Community Dent Health; 34(3): 137-142, 2017 Sep.
Article in English | MEDLINE | ID: mdl-28872807
Despite the considerable improvement in oral health of children in the UK over the last forty years, a significant burden of dental caries remains prevalent in some groups of children, indicating the need for more effective oral health promotion intervention (OHPI) strategies in this population.


To explore the implementation process of a community-based OHPI, in the North East of England, using Normalisation Process Theory (NPT) to provide insights on how effectiveness could be maximised.

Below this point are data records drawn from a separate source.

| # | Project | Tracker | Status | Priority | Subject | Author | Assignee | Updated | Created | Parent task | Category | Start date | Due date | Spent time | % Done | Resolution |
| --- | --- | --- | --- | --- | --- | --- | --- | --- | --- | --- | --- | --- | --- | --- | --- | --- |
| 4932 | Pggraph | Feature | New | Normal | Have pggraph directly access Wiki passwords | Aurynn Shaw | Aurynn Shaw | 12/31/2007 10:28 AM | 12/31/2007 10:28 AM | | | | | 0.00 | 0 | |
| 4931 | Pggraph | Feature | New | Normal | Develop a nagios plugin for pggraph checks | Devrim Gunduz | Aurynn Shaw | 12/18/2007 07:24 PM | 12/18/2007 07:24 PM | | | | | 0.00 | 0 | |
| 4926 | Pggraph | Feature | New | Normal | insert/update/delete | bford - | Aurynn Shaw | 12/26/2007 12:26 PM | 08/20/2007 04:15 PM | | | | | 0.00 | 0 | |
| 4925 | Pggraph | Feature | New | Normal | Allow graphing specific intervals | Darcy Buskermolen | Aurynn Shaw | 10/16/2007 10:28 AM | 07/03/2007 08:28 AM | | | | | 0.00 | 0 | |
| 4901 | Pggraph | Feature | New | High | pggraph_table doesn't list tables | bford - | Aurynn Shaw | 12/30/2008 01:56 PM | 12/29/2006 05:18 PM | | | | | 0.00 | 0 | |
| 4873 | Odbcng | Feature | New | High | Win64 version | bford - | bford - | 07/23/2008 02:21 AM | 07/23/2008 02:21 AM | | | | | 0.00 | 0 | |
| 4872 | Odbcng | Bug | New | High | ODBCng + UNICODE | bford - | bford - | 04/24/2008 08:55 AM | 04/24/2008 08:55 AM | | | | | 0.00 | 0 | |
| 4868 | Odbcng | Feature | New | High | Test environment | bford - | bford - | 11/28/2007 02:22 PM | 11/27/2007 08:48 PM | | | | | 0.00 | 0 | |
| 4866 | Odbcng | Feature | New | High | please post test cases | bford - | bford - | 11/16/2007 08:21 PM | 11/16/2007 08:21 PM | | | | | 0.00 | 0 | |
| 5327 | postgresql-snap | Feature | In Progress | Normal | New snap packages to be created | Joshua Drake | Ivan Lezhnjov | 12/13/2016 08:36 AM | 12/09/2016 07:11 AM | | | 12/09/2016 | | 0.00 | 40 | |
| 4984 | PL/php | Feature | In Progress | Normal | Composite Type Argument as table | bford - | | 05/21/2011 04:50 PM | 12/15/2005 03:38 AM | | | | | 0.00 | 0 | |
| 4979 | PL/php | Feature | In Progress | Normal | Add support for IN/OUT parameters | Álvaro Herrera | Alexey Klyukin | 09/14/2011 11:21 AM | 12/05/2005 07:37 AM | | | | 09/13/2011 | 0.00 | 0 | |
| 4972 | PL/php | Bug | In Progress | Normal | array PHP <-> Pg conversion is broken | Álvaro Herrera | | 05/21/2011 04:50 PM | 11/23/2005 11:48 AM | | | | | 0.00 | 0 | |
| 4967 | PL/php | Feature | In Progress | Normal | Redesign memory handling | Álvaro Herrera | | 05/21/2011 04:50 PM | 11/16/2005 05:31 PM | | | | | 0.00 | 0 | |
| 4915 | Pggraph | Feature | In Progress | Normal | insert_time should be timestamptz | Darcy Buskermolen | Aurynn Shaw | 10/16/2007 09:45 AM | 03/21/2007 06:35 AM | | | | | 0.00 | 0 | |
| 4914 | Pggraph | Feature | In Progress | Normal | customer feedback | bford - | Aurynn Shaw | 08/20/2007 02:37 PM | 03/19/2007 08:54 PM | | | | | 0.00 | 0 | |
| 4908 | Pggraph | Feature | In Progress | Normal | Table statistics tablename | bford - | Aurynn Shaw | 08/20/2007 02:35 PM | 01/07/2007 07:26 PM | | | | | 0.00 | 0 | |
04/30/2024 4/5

Utilising a generic qualitative research approach, 19 participants were recruited into the study. In-depth interviews were conducted with relevant National Health Service (NHS) staff and primary school teachers while focus group discussions were conducted with reception teachers and teaching assistants. Analyses were conducted using thematic analysis with emergent themes mapped onto NPT constructs.


Participants highlighted the benefits of OHPI and the need for evidence in practice. However, implementation of 'best evidence' was hampered by lack of adequate synthesis of evidence from available clinical studies on effectiveness of OHPI as these generally have insufficient information on the dynamics of implementation and how effectiveness obtained in clinical studies could be achieved in 'real life'. This impacted on the decision-making process, levels of commitment, collaboration among OHP teams, resource allocation and evaluation of OHPI.


A large gap exists between available research evidence and translation of evidence in OHPI in community settings. Effectiveness of OHPI requires not only an awareness of evidence of clinical effectiveness but also synthesised information about change mechanisms and implementation protocols.